**Excerpted text**
#####
New York Fashion Week FW26 opened fashion month in the middle of the city’s worst snowstorm in years—which, honestly, felt poetic. Because this was a season about showing up. About proving that American fashion has something to say beyond “quiet luxury meets athleisure.” The schedule ran February 11–16, with 52 shows and 46 presentations, and what emerged was a city-wide argument for directional dressing that still respects your actual life.

The headlines went to the debuts (Rachel Scott at Proenza Schouler, Veronica Leoni’s second season at Calvin Klein) and the legacy statements (Michael Kors’ 45th anniversary, Ralph Lauren doing Ralph Lauren things). But the most interesting moments lived in between—designers refining their vision, new voices earning their place, and a few genuine surprises that reminded everyone why New York still matters.

Here are the ten shows that stood out, ranked from great to greatest.

10. Coach

The Vibe: Gen Z’s favourite leather goods brand throws an all-American house party

Stuart Vevers staged his FW26 show at the Cunard Building in Manhattan and delivered exactly what Coach does best: a patchwork of American iconography that somehow never tips into costume. Old Hollywood tailoring met skate culture met varsity spirit, all filtered through Coach’s signature optimism. The front row—Elle Fanning, Storm Reid, Omar Apollo—told you everything about the brand’s audience: young, culturally plugged-in, and loyal. Grungy denim sat alongside structured evening gowns, and the 1970s sportswear references felt fresh rather than retro. Coach isn’t trying to be high fashion. It’s trying to be your favourite jacket. And that’s a perfectly valid ambition.

9. Carolina Herrera

The Vibe: Art world power moves in floral brocade

Wes Gordon set his latest Herrera show in the Meatpacking District and cast actual women from the art world—painter Amy Sherald, gallerist Hannah Traore, photographer Ming Smith—on the runway alongside professional models. Bold move. An even bolder collection: full-bodied skirts, graphic ’80s-inspired animal prints, sequins, and those signature Herrera bows, all set against industrial concrete that gave femininity an edge. Gordon has found his groove at Herrera—unapologetically glamorous but always aware that the women wearing his clothes have more interesting things to do than stand still and look pretty.
#####
**Exercise 1**
Quote the fashion week text from "9. Carolina Herrera" to "and look pretty.".
The records have no connection to the text above.

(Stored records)
#####
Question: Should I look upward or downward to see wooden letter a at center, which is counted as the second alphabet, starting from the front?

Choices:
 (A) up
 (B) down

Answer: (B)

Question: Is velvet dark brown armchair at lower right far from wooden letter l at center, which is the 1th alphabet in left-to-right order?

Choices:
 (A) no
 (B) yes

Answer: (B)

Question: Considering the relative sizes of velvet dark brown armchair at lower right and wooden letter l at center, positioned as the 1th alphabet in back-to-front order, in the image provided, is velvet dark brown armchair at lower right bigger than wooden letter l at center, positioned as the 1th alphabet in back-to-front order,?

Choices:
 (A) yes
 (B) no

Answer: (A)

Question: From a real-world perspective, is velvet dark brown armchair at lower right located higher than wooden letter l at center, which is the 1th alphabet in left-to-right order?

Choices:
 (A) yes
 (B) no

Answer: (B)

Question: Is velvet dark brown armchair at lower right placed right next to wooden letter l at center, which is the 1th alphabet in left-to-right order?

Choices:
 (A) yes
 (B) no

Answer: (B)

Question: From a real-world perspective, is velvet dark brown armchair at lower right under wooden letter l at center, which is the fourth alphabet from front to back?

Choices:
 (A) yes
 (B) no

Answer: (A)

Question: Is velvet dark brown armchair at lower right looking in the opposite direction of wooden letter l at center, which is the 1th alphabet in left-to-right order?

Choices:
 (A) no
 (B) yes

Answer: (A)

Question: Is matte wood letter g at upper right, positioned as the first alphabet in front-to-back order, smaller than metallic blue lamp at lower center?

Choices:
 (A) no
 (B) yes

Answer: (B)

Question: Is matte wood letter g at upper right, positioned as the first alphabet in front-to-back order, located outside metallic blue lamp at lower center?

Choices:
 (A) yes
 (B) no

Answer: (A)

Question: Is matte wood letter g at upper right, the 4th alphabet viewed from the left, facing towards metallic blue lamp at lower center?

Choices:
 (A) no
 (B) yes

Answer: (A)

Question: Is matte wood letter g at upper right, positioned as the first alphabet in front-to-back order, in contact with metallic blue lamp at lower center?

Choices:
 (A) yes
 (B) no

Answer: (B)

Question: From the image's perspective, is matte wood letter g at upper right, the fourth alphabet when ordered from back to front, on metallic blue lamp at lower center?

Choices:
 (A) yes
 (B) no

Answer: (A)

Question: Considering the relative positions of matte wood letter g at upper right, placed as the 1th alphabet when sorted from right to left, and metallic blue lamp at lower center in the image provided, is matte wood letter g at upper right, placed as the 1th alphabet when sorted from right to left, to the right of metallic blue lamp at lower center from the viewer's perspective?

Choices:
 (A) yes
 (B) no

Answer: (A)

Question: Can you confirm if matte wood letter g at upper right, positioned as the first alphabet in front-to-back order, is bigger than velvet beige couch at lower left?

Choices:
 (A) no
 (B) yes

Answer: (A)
#####
**Exercise 2**
Give the records again from the line with "Question: Considering the relative positions" through the end of the records, swapping "couch" for "sofa" and leaving everything else unchanged. Return only those lines.

**Task result 1**
9. Carolina Herrera

The Vibe: Art world power moves in floral brocade

Wes Gordon set his latest Herrera show in the Meatpacking District and cast actual women from the art world—painter Amy Sherald, gallerist Hannah Traore, photographer Ming Smith—on the runway alongside professional models. Bold move. An even bolder collection: full-bodied skirts, graphic ’80s-inspired animal prints, sequins, and those signature Herrera bows, all set against industrial concrete that gave femininity an edge. Gordon has found his groove at Herrera—unapologetically glamorous but always aware that the women wearing his clothes have more interesting things to do than stand still and look pretty.

**Task result 2**
Question: Considering the relative positions of matte wood letter g at upper right, placed as the 1th alphabet when sorted from right to left, and metallic blue lamp at lower center in the image provided, is matte wood letter g at upper right, placed as the 1th alphabet when sorted from right to left, to the right of metallic blue lamp at lower center from the viewer's perspective?

Choices:
 (A) yes
 (B) no

Answer: (A)

Question: Can you confirm if matte wood letter g at upper right, positioned as the first alphabet in front-to-back order, is bigger than velvet beige sofa at lower left?

Choices:
 (A) no
 (B) yes

Answer: (A)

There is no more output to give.